You can also download the official IRS2Go app to your mobile device to check your refund status, or call the automated refund hotline at 1-800-829-1954.

Smart ways to spend your refund

First and foremost, remain in control. For real. If you end up with a little extra cash, it is far too easy to make poor decisions and spend it on wants vs. needs. Instead, we encourage you to think about some of these ideas:

  1. Catch up on bills.

  2. Pay off debt.

  3. Handle any repairs you’ve been putting off.

  4. Increase (or start) your emergency fund.

  5. Add it to savings for something bigger down the road (like a car or future down payment on a house). 
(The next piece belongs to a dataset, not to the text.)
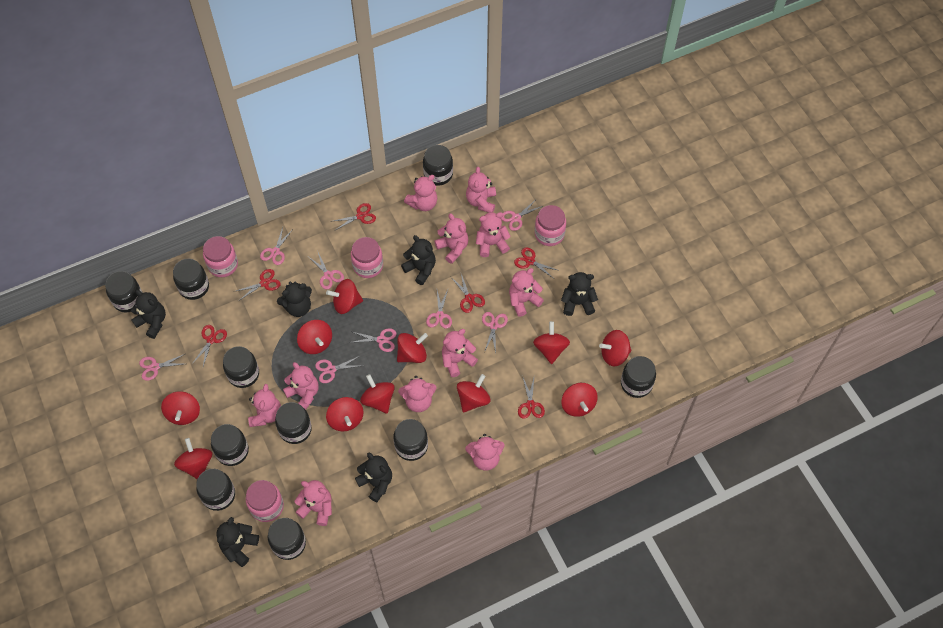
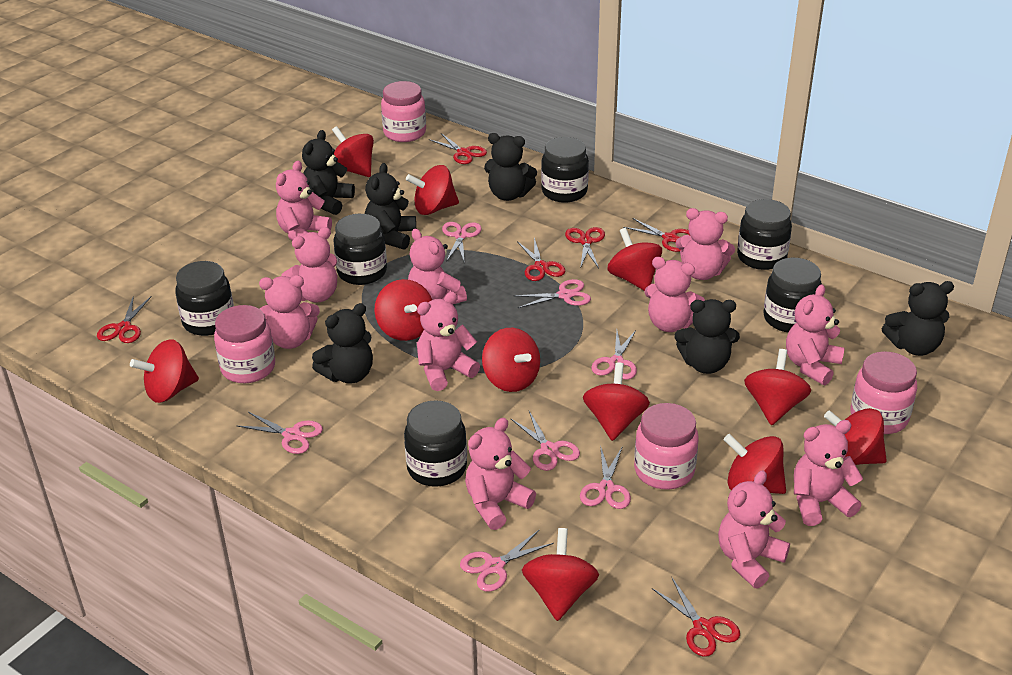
black jar: 10 -> 6
pink scissors: 8 -> 7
When you owe on your taxes

If you do end up having to pay the government, don’t panic. There are options to pay the whole thing at once or break it up into payments. You can make electronic payments online, by phone and from a mobile device using the IRS2Go app. 

What if I can’t pay now?

The IRS is willing to spread those payments over time. Check out their online payment agreement to be able to pay in monthly installments if you can’t pay all at once. Once you complete the online process, you will receive immediate notification of whether your agreement has been approved. You can also use the IRS’s Offer in Compromise Pre-Qualifier to see if you can settle your tax debt for less than the full amount you owe.

And that wraps up tax week. We hope you’ve found these posts helpful as you complete your tax return, or at least learned a thing or two about the process. We know it can feel stressful to deal with finances, which is why we encourage you to learn all you can before diving in. Good luck! 

Each person’s tax situation depends upon individual circumstances. Therefore, the information in this article is intended to serve as introductory tax information. Tax professionals should be consulted for personalized tax advice.